The Capitalist System

IN his efforts to live a full and happy life, man has adopted two well-known economic systems, with separate and distinct polarities. They are the capitalist system and the socialist system. There are a number of other systems which, pure and simple, are admixtures or aberrations of these two systems.

In the last chapter, we have outlined the economic forces which are constantly at work in any society. Under the capitalist system these forces are given full rein; save that occasionally some sort of half-hearted, indirect and partial control and direction of the forces may be instituted by Government. Under the socialist system, however, the approach to the working of these forces is entirely different: it is usually direct, all-embracing, and quite effective in ensuring social justice to all. In the next chapter we shall deal with the socialist approach to economic forces. But in the meantime, we propose, for purposes of emphasis, complete fairness, and further clarification, to examine the significant postulates and achievements as well as the vices and evils of the capitalist system. This procedure is considered necessary in order that the claims of the socialist system may be properly understood and appraised.

The essential characteristic of the capitalist system is economic freedom, or freedom of industry and enterprise; and it has four postulates which we will call the postulates of capitalism. They are the postulates of: (l) private property, (2) choice, (3) equality, and (4) egoistic altruism.

Private Property: The right of the individual to own and control as much economic goods as he can appropriate to himself from the operations of supply and demand is recognised and protected by law.

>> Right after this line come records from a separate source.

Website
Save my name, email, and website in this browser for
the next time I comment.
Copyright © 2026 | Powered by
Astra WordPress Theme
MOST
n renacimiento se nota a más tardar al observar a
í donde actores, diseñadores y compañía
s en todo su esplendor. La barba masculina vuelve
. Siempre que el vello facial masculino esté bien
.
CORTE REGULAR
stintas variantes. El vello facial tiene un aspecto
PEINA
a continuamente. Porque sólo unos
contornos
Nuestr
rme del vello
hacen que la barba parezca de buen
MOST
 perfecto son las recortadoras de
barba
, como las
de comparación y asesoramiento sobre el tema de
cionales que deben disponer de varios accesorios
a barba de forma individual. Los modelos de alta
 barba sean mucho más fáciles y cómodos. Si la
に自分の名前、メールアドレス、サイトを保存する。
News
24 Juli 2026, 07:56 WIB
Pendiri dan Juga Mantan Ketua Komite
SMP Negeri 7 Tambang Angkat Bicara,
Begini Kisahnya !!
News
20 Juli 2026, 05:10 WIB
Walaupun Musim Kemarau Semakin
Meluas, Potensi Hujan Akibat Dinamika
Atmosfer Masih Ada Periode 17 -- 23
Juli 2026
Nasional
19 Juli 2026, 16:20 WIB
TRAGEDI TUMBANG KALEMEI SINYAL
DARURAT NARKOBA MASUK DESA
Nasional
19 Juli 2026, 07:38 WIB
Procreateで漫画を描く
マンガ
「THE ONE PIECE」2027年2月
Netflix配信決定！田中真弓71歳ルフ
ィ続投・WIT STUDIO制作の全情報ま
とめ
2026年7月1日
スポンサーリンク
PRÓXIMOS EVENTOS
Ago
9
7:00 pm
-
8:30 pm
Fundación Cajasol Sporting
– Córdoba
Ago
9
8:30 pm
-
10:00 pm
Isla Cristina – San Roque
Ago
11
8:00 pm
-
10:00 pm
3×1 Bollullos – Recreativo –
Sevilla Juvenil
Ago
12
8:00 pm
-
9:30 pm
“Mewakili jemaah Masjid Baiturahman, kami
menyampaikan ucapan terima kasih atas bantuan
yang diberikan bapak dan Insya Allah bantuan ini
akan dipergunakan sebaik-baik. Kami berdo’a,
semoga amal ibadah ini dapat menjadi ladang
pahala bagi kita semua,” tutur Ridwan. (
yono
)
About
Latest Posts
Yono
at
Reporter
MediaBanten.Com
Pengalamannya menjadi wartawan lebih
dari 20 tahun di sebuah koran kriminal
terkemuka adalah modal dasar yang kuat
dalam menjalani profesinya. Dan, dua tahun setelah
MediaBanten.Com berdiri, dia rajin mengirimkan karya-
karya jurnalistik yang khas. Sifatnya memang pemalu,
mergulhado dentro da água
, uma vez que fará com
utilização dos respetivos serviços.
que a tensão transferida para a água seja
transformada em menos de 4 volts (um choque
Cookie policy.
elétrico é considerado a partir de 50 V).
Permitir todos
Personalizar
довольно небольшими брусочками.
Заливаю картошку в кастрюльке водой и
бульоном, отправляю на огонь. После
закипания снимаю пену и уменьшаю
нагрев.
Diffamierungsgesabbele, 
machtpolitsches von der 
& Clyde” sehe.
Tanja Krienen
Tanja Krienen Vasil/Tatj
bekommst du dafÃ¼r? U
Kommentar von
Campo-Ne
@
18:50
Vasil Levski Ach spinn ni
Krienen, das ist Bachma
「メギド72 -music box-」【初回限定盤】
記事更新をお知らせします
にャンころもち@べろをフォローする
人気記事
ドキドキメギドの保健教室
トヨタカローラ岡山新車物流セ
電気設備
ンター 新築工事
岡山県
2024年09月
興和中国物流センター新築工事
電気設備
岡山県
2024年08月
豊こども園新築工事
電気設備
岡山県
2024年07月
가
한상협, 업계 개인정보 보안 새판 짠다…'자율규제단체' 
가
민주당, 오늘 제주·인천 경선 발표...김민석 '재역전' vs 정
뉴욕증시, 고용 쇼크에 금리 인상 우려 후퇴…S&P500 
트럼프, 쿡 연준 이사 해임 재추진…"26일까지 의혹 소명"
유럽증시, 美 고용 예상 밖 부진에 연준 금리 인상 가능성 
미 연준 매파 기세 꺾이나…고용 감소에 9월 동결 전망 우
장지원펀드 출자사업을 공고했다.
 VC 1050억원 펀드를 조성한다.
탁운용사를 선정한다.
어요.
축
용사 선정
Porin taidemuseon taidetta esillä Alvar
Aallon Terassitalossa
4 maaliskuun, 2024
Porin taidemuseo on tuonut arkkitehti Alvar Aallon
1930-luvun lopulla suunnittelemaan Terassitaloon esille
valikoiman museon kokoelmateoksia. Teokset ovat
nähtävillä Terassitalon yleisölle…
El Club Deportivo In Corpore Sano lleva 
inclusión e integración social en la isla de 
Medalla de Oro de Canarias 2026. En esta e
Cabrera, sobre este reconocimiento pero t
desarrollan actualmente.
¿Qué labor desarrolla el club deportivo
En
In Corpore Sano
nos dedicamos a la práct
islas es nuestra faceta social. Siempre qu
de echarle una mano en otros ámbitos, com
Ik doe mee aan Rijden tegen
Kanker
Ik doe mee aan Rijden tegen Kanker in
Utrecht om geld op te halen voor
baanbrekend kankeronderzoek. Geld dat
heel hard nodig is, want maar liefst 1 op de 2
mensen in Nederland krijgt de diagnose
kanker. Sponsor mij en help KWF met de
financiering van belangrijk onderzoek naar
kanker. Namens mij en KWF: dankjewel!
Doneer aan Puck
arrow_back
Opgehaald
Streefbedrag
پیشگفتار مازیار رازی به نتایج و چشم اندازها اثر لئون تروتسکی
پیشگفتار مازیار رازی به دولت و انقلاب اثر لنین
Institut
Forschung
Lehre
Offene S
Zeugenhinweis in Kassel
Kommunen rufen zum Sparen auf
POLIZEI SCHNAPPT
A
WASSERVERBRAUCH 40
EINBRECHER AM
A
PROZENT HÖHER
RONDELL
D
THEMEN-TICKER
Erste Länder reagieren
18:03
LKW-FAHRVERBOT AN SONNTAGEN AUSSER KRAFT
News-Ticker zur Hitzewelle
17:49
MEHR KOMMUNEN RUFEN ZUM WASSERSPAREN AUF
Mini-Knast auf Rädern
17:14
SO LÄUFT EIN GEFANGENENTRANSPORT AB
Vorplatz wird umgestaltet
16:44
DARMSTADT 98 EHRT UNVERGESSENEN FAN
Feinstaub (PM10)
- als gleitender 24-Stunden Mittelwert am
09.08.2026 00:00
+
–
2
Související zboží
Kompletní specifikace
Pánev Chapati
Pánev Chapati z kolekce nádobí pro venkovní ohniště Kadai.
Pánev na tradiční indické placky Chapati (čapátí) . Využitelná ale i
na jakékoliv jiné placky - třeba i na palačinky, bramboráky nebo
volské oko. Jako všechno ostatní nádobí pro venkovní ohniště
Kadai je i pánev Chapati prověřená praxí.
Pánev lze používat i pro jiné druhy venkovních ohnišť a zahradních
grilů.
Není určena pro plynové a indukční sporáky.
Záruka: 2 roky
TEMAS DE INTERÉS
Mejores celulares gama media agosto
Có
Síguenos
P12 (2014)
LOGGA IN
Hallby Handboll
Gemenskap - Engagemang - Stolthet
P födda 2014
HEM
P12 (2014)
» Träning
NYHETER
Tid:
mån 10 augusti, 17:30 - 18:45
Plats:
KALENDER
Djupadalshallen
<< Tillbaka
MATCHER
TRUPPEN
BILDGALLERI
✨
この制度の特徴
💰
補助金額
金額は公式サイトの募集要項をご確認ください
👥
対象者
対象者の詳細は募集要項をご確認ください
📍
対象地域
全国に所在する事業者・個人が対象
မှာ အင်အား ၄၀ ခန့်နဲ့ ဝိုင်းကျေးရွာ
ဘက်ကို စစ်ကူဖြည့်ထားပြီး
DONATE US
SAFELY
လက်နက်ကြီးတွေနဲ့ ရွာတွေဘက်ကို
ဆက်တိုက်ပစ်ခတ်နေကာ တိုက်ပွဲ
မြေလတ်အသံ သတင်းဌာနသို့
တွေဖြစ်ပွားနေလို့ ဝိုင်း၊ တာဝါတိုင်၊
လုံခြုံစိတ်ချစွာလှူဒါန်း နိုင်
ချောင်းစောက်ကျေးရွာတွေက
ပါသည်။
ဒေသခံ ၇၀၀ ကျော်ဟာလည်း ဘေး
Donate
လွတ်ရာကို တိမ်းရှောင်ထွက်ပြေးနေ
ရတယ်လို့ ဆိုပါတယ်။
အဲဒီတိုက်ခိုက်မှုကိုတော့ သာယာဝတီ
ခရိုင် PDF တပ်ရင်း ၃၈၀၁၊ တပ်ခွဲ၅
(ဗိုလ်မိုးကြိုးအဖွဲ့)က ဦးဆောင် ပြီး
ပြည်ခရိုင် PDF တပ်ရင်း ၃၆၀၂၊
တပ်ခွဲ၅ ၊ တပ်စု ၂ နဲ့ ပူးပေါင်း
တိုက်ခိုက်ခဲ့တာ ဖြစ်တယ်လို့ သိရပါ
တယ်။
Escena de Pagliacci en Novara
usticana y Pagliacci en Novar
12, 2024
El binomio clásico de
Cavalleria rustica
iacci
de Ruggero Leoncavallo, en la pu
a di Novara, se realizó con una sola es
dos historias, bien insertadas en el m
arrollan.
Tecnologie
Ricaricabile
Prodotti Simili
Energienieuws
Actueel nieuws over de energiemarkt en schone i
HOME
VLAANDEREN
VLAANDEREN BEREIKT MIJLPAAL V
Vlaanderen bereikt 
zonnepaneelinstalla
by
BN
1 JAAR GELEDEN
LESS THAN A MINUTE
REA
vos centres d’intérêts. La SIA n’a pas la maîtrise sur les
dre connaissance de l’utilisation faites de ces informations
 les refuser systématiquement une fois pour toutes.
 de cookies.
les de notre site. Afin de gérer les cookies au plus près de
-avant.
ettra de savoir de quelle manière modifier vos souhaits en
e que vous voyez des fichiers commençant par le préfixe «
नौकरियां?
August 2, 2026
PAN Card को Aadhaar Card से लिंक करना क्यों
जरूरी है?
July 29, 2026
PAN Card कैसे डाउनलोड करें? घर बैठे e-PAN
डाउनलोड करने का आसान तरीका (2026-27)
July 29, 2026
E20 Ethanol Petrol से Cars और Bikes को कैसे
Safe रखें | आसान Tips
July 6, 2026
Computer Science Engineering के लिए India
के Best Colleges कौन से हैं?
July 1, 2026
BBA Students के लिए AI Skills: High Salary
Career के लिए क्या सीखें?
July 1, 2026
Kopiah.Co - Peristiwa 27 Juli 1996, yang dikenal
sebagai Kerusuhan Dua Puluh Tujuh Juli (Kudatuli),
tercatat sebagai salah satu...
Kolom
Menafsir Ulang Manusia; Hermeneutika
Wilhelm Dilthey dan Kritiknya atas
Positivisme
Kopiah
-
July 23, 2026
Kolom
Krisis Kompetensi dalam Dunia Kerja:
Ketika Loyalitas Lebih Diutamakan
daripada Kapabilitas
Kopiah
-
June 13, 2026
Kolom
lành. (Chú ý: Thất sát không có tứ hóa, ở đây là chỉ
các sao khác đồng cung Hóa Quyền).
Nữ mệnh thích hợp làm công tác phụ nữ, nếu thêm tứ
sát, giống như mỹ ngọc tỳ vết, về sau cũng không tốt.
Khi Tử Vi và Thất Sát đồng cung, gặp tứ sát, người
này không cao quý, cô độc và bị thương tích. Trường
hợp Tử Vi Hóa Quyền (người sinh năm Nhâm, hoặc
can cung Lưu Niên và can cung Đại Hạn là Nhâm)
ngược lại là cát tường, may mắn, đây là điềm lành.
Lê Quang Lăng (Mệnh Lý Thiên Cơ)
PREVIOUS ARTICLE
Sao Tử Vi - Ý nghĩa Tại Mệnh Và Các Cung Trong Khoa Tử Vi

These goods may consist of personal possessions, tangible and intangible, corporeal and incorporeal, and of physical means of production which in turn consist of land and capital.

Choice: It is assumed that each individual has complete freedom of choice; he may use his energy and property as he thinks fit subject only to such restraint as may be imposed upon him by law.

Equality: Here, it is posited that everyone may work, live, and freely contract on a basis of equality with others and with the same opportunity as his fellows.